Mean field game methodologies appeared about a decade ago as the result of independent research efforts in Applied Mathematics (Finance, Lions‐Lasry France), and Control Engineering ( Power control of cellular telephones, Huang‐Caines‐ Malhamé). A closely related concept, oblivious equilibrium, was also proposed in the context of Management Science (Weintraub, Benkard, Van Roy). Mean Field Games are essentially dynamic games involving a very large number of players, interacting anonymously, with the influence of each vanishing as their total number grows without bound. It is the major simplifications associated with the infinite population situation, used as a proxy to the large but finite population situation, which make this methodology so promising as far as applications are concerned. The potential applications range from reproducing with simple decentralized control laws herd and swarms dynamics, understanding opinions propagation, developing decentralized collective decision making mechanisms, understanding price fluctuations in an economy, etc.
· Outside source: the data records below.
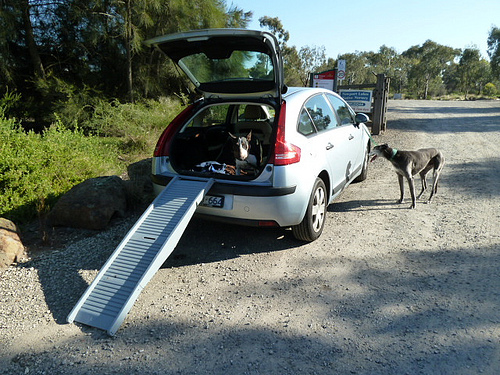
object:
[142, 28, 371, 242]
car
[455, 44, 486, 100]
trees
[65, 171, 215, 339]
ramp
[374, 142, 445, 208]
dog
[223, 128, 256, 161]
dog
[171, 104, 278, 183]
trunk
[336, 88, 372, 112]
signs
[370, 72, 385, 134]
post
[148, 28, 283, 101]
door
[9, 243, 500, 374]
shadow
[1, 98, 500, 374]
road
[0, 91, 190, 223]
grass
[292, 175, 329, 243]
tire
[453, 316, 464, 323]
gravel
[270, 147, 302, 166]
taillight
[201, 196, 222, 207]
license plate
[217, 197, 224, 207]
number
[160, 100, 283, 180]
hatch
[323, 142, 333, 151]
handle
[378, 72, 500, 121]
entrance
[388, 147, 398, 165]
collar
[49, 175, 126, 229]
rock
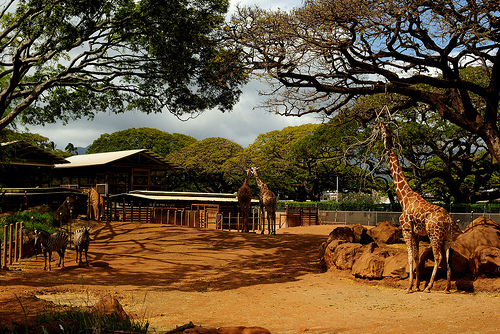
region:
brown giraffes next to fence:
[236, 161, 297, 221]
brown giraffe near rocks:
[375, 96, 455, 286]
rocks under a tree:
[325, 205, 385, 280]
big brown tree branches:
[230, 0, 425, 100]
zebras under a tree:
[35, 206, 110, 256]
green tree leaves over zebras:
[42, 2, 252, 117]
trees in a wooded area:
[185, 117, 275, 172]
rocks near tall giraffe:
[325, 205, 390, 240]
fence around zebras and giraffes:
[320, 201, 385, 211]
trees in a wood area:
[113, 120, 219, 141]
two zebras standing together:
[27, 214, 115, 269]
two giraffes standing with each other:
[231, 156, 292, 256]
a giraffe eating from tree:
[370, 97, 472, 302]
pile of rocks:
[276, 212, 387, 287]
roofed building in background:
[45, 137, 195, 219]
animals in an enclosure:
[10, 145, 485, 295]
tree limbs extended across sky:
[320, 0, 485, 110]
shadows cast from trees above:
[80, 205, 335, 280]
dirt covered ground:
[100, 220, 445, 330]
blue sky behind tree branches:
[335, 0, 490, 55]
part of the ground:
[284, 285, 299, 311]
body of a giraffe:
[430, 231, 434, 241]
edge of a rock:
[353, 241, 373, 266]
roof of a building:
[109, 149, 121, 157]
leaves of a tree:
[286, 145, 306, 162]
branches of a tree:
[301, 162, 306, 170]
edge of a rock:
[358, 246, 364, 252]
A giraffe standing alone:
[376, 124, 460, 284]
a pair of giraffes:
[235, 157, 282, 232]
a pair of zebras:
[24, 220, 101, 263]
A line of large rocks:
[331, 213, 491, 290]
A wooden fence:
[0, 214, 27, 266]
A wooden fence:
[133, 205, 282, 230]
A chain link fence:
[316, 208, 499, 232]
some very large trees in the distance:
[119, 122, 399, 205]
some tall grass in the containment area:
[21, 292, 123, 332]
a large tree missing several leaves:
[239, 0, 492, 160]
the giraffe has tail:
[338, 108, 486, 323]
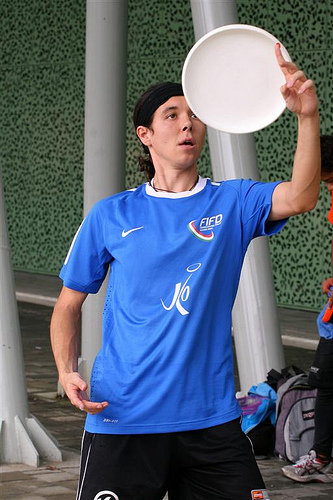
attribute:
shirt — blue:
[58, 179, 286, 436]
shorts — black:
[77, 420, 268, 500]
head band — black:
[133, 84, 189, 130]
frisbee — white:
[181, 23, 293, 137]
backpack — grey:
[277, 366, 320, 465]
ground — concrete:
[5, 304, 330, 499]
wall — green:
[0, 0, 331, 315]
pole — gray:
[56, 1, 127, 401]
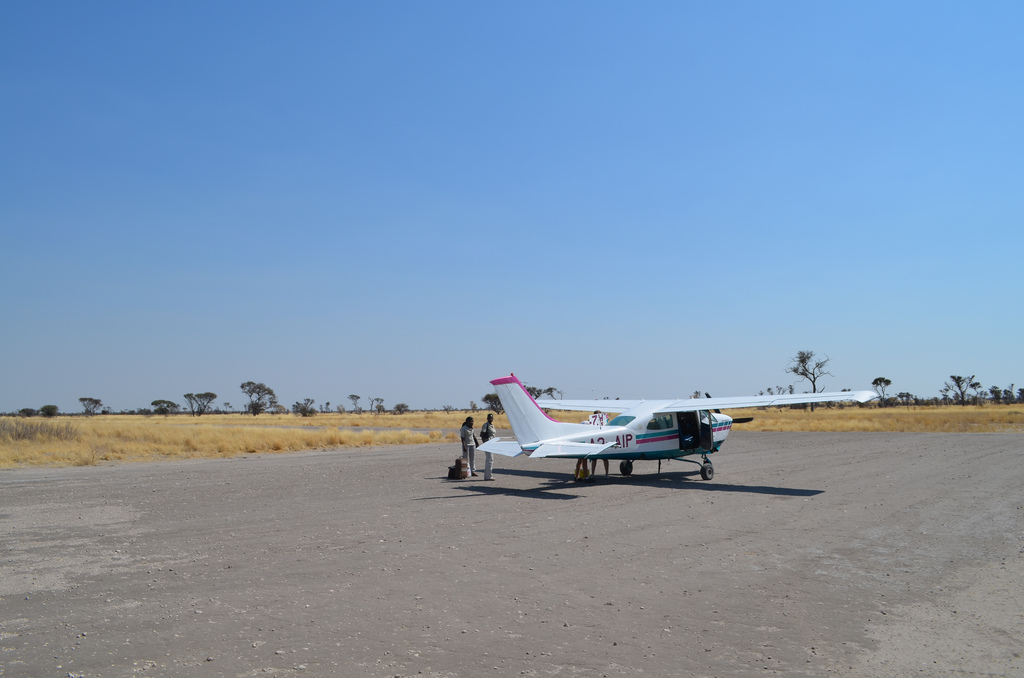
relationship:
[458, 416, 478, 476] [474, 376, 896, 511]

In this talk, after a brief exposition of the main ideas behind Mean Field Game theory, we consider applications to a novel set of problems arising in energy systems. Due to increasing rates of penetration of intermittent renewable energy sources such as solar and wind energy in power systems, the fluctuations of instantaneous mismatches between generation and electricity demand have drastically augmented. Besides the attending network stability problems, this has deferred an increasing compensatory role to the so‐called spinning reserves in power systems; the latter typically rely on environmentally damaging fossil fuels. As an alternative, we aim at creating a control architecture that would allow the harnessing of the energy storage capability associated with millions of electrical devices such as electric water heaters, air conditioners, electric space heaters in dwellings and commercial buildings into a gigantic but distributed battery to smooth the generation‐load mismatch fluctuations, while maintaining local customer comfort and safety constraints. We develop novel formulations of the current mean field game theory that could help in achieving that goal. Numerical results are reported.
This is joint work with Arman Kizilkale.
Biography of Roland Malhamé
Roland Malhamé received the Bachelor’s, Master’s and Ph.D. degrees in Electrical Engineering from the American University of Beirut, the University of Houston, and the Georgia Institute of Technology in 1976, 1978 and 1983 respectively.
After single year stays at University of Quebec , and CAE Electronics Ltd (Montreal), he joined in 1985 École Polytechnique de Montréal, where he is Professor of Electrical Engineering. In 1994, 2004, and 2012 he was on sabbatical leave respectively with LSS CNRS (France), École Centrale de Paris, , and University of Rome Tor Vergata.
His interest in statistical mechanics inspired approaches to the analysis and control of large scale systems has led
him to contributions in the area of aggregate electric load modeling, and to the early developments of the theory of mean field games.
His current research interests are in stochastic control, and the analysis and optimization of complex networks, in particular manufacturing, communication and power system networks. From june 2005 to june 2011, he was director of Groupe d’Études et de Recherche en Analyse des Décisions. He is an Associate Editor of International Transactions on Operations Research.